Courses followed a similar schedule to those for Executive MBA students in Chicago, beginning around 8 a.m.; but the day didn’t end until well after 10 p.m., following a late Spanish dinner. It created a “work hard, play hard,” atmosphere, Wardrop recalls, leaving students and faculty feeling “punch drunk” by the end of the sessions. As on the Chicago campus, most students were balancing school with full-time careers and family. 

“We all had the same challenge, working and studying at the same time,” says Marie-Ghislaine Croquet, ’96 (EXP-1), senior human resources business partner at Etex, a sustainable building materials company with headquarters in Zaventem, Belgium. “We could apply what we learned very quickly.”

Croquet enrolled in the program because she wanted to grow in her human resources role through additional training in leadership and decision-making.

“It was a bold move for them to offer that kind of program, a real Chicago degree in Europe. Because it was an executive program and we had people from diverse backgrounds, a lot of our peers had impressive and entrepreneurial career paths. We learned the culture of debating and that the best idea wins.”

— Rolf Friedli, ’96 (EXP-1)

As part of the program, the students traveled to Chicago for course modules with their US counterparts—international joint sessions that remain an important element of EXP today.

“Something we learned in Chicago was to look at the culture of a company,” Croquet says. “It’s helped me recognize any time my values were no longer corresponding to the values of the company where I was working.”
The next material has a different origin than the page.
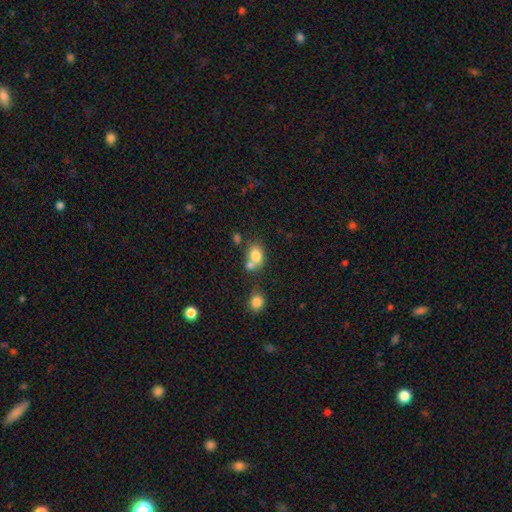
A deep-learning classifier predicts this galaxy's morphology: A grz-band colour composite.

José Antonio Álvarez, ’96 (EXP-1), vice chair of the board of directors of Banco Santander, says the program’s emphasis on exchanging ideas and taking in other points of view was beneficial to him as CFO and then CEO of Spain’s largest bank. It also taught him to make a compelling business case when meeting with stakeholders.
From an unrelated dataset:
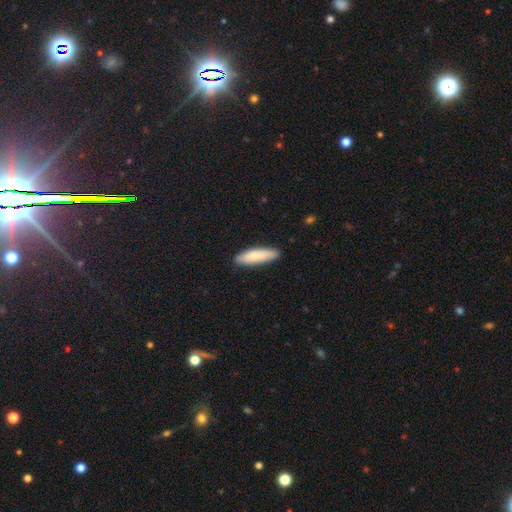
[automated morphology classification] type=smooth (80%); roundness=cigar-shaped (63%); merging=none (86%).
“We gained the capacity to translate to people what we are doing and why—what makes sense from an investment point of view,” he says.

In 2005, the program moved to London, where Booth continues to be the only US business school to have a footprint. And after 15 years, in 2020, the new state-of-the art Rothman Campus was completed in the heart of the city’s financial district, with expanded space for interactive courses, events, and corporate conferences to bring together innovative thinkers from across the Europe, Africa, and Middle East region. 

Friedli, who remains engaged with Booth as a member of the Global Leaders Group, says the program changed the way he approaches solving problems, tackling projects, and managing people, and the school’s strong brand has been a boost for him throughout his career.

“We had such a great connection with our professors,” he says. “After all these years, when I’m in Chicago or London, I still meet with professors, and we have wonderful discussions about the experience of EXP-1. A lot of memories come up. It was a special bunch of people that did the first one.”